今回の初期リリースでは、営業事務領域における議事録作成、日程調整、資料検索、薬機法チェック機能に加え、リサーチ業務でのマーケット調査、Webサイト情報の一覧化、複数ページの性能分析などを実装している。
これにより、属人的になりがちな作業を標準化し、業務精度の担保と時間短縮を図る狙いだ。
また、Forté.AIは単一ツールではなく、複数のAI機能を統合した社内プラットフォームとして設計されている。
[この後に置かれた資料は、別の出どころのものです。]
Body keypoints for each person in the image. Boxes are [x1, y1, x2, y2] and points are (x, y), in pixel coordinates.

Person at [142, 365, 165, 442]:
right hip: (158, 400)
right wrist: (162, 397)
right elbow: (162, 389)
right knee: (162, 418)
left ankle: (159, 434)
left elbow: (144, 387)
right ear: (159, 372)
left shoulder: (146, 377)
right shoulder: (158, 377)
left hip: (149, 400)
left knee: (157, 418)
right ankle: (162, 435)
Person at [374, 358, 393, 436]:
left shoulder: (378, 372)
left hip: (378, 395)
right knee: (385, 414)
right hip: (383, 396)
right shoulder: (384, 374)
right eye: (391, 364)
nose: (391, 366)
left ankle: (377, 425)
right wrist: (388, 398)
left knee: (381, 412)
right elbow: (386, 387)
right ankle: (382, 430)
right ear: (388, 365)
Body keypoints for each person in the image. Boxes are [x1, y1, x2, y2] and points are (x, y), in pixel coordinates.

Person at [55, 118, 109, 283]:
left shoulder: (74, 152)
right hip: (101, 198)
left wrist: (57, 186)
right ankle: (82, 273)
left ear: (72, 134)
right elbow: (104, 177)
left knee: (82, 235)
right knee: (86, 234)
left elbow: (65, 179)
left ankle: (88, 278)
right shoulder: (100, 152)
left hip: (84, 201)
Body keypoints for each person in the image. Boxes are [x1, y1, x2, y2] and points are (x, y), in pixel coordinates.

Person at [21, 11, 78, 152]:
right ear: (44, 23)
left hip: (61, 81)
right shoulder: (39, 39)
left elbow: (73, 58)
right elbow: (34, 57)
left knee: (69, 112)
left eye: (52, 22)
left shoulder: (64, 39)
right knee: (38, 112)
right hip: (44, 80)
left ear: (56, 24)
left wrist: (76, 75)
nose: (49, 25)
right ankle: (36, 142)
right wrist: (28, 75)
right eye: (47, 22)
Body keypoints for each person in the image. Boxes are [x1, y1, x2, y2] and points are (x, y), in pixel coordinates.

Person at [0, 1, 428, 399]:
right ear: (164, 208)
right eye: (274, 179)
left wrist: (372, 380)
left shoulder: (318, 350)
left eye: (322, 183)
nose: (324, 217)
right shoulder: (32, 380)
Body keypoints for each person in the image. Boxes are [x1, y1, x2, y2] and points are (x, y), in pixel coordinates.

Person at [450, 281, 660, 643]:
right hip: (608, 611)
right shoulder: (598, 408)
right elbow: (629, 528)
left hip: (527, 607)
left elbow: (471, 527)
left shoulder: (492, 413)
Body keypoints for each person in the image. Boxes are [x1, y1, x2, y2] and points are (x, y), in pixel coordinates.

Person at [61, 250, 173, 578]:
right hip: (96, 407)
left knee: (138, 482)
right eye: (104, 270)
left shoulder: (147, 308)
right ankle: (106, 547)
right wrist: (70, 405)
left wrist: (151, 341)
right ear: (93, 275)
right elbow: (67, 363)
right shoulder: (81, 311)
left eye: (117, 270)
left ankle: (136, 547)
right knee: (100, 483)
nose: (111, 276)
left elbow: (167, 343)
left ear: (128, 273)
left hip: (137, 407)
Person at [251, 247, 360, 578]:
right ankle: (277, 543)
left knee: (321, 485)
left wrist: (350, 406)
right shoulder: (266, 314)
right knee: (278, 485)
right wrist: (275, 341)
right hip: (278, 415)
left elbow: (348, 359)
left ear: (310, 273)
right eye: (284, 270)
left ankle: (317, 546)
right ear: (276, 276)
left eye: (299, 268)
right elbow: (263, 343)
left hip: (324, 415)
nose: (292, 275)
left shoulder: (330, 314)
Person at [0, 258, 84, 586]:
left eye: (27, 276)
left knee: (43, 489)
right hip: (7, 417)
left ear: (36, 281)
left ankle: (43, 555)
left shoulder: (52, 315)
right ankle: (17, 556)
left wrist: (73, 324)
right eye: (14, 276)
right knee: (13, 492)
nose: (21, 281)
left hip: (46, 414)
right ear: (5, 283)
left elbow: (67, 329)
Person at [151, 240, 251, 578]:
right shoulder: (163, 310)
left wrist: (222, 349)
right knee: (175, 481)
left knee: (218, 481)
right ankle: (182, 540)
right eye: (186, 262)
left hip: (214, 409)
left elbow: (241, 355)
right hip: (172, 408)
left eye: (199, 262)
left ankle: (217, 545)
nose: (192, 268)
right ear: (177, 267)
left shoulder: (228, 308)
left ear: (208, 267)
AIを補助的に使う段階から、業務プロセスに組み込む「AIネイティブ」な組織への転換を目指す狙いがある。
今後は、社内に蓄積されたマーケティングデータの活用促進や、企画・クリエイティブの成果予測を行うAIペルソナの構築、ライティングや確認業務の自動化などが計画されている。
AI内製化で進む業務変革の試金石
デジタルアイデンティティが自社開発した「Forté.AI」は、生成AIの進展を背景に、分断されがちな社内業務を横断的に支える基盤として位置付けられている。
営業事務やリサーチ領域において、議事録作成や資料検索、薬機法チェックなどを統合的に実装した点は、業務効率化と品質担保を同時に追求する姿勢を明確にしたものだと言える。
属人化しやすい作業を標準化することで、作業時間の短縮だけでなく、成果物のばらつきを抑える効果も期待される。
一方で、複数機能を集約した社内プラットフォームであるがゆえに、運用定着までには一定の試行錯誤が伴う可能性もある。
AIを補助的に使う段階から業務プロセスに組み込むには、現場の使いこなしが前提となるためだ。
それでも、自社業務に最適化した環境を内製で構築した点は、外部ツール依存を避ける上で大きなメリットである。
今後、社内に蓄積されたマーケティングデータの活用促進や、成果予測を行うAIペルソナ、ライティングや確認業務の自動化が実装されれば、同社はAIネイティブな組織へ一段と近づくことが見込まれる。